> _FRAGEN ZUM MATERIAL_:
(a) Wiederhole aus dem Text über die Dialyse wortgetreu das Stück von „War mir mein“ bis einschließlich „meine Heimat zurückgekehrt.“.
(b) Führe den Text über die gemeinsamen Dialysetage nach seinem letzten Satz weiter.

== ZITIERTER ABSCHNITT

War mir mein Vater Vorbild und Ratgeber im kardiologischen Bereich, so konnte ich ihm nun aus nephrologischer Sicht Tipps geben. Im Frühjahr 2013 bin ich komplett in meine Heimat zurückgekehrt.

 

Sehr dankbar durch die Dialyse weiterhin leben zu können, wurden die gemeinsamen “Waschtage” fester Bestandteil in unserem Leben, quasi unser Job. Andere gingen zur Arbeit, Papa und ich zur Blutwäsche, d. h. wir wurden per Taxi chauffiert. Aufgrund wiederholter Blutdruckabfälle nach der Behandlung für alle der sicherste Weg. Jedoch brachte diese Art der Beförderung eine zusätzliche Abhängigkeit mit sich. Warten auf den Fahrer bzw. Mitpatienten. Wenn man nach vier bis fünf Stunden endlich vom Dialysegerät abgenommen wurde, konnte jede zusätzliche Warteminute zur Qual werden. Endlich zu Hause angekommen, ausgehungert und erschöpft, musste, ja musste, das Essen schon bereitstehen. Mama hatte es wahrhaftig nicht leicht mit uns, solange die Mägen noch leer waren. Vollgefuttert fielen wir dann meistens sofort in einen Erholungsschlaf, sofern der Shunt dicht hielt.

====
== BEREITGESTELLTE EINTRÄGE

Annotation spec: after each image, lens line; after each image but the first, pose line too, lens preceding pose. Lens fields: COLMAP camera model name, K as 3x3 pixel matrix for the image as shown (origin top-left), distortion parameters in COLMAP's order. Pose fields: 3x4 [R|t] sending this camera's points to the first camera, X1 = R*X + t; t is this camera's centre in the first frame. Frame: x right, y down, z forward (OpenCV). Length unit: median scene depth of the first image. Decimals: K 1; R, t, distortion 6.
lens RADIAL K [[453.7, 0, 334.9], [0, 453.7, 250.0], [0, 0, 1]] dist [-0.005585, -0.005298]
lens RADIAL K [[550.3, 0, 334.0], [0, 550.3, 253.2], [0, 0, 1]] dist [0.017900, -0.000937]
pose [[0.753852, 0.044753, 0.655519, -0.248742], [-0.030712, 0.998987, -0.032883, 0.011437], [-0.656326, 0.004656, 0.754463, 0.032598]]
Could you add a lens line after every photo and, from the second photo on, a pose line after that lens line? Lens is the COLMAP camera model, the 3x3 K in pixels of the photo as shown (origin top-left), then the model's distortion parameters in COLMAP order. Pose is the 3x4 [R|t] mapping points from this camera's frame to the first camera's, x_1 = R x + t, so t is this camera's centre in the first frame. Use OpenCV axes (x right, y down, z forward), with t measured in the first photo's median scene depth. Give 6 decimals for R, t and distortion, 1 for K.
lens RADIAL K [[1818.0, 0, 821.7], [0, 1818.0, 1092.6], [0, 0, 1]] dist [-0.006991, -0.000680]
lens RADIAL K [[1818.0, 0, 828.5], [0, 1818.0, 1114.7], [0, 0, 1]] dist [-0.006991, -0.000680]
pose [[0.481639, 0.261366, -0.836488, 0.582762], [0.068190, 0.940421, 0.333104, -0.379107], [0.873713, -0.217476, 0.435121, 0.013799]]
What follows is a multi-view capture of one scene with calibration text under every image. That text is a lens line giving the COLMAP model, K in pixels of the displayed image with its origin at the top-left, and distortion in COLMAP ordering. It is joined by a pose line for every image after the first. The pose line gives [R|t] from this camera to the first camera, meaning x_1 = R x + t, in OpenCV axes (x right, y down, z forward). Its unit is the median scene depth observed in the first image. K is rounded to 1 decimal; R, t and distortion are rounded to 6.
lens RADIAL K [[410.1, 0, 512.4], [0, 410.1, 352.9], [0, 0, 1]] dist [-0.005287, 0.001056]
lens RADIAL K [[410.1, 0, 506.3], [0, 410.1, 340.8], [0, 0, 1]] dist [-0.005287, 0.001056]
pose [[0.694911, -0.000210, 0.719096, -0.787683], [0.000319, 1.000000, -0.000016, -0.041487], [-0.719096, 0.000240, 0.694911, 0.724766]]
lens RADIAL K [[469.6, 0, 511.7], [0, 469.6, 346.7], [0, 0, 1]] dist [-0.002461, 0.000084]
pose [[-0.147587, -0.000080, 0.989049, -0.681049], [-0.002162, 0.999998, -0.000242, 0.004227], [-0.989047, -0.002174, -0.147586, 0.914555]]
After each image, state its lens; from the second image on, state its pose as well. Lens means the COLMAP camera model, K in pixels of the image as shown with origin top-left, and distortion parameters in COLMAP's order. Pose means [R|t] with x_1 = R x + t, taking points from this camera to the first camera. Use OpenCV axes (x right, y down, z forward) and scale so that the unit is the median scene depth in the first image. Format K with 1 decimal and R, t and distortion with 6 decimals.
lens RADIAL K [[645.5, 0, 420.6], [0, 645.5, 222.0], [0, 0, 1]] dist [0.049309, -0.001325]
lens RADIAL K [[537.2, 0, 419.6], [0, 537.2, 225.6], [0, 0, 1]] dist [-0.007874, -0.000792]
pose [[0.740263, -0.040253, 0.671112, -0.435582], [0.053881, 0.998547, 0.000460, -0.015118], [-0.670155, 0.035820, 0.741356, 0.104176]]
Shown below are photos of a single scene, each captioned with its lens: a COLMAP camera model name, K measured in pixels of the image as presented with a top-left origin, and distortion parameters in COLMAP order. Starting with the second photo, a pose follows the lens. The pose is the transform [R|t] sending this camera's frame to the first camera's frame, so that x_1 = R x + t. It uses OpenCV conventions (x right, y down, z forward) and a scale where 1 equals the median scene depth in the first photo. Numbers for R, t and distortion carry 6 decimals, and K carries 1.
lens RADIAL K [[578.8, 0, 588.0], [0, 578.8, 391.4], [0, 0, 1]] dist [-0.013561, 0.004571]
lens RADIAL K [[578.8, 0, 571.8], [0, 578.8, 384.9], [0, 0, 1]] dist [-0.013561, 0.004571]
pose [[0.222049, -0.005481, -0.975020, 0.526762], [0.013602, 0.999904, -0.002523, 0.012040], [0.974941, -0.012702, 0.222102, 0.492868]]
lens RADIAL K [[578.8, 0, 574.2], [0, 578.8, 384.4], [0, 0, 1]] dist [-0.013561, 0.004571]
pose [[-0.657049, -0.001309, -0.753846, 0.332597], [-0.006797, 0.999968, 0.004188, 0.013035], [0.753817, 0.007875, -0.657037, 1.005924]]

====

> _ANTWORTEN JE AUFGABE_:
(a)
War mir mein Vater Vorbild und Ratgeber im kardiologischen Bereich, so konnte ich ihm nun aus nephrologischer Sicht Tipps geben. Im Frühjahr 2013 bin ich komplett in meine Heimat zurückgekehrt.

(b)
Der Shunt ist die Anschlussstelle für die Dialyse, sozusagen die Lebensader. Nachdem ich über ein Jahr mit einem Demers-Katheter dialysiert habe, wurde im linken Unterarm operativ eine künstliche direkte Verbindung zwischen Arterie und Vene hergestellt. Was im Frühjahr 2012 am Hals behoben wurde, die AV-Fistel aufgrund eines Fehlers beim ZVK legen, ist an dieser Stelle für die Dialysebehandlungen gewollt, weil für eine effektive Behandlung notwendig. Ich hoffe, es ist in etwa klar, wer Näheres wissen möchte kann natürlich googeln.

 

Ich war jedenfalls froh, als ich den Katheter, meinen Schnorchel, endlich los war. Dieser lag bei mir nämlich ziemlich weit unter dem rechten Schlüsselbein, eigentlich eher schon am Brustansatz, ragte ca. 10 cm aus meinem Körper raus. Er hatte Vor- und Nachteile. Die Dialyse konnte schmerzfrei über die Bühne gehen. Zudem hatte man beide Hände frei und konnte sich die Brötchen selbst schmieren. Sehr unpraktisch war er allerdings beim Duschen. Naja, und optisch war er auch kein Highlight. Der Shunt hingegen schließt sich nach jeder Behandlung. Duschen sowie baden ist kein Problem.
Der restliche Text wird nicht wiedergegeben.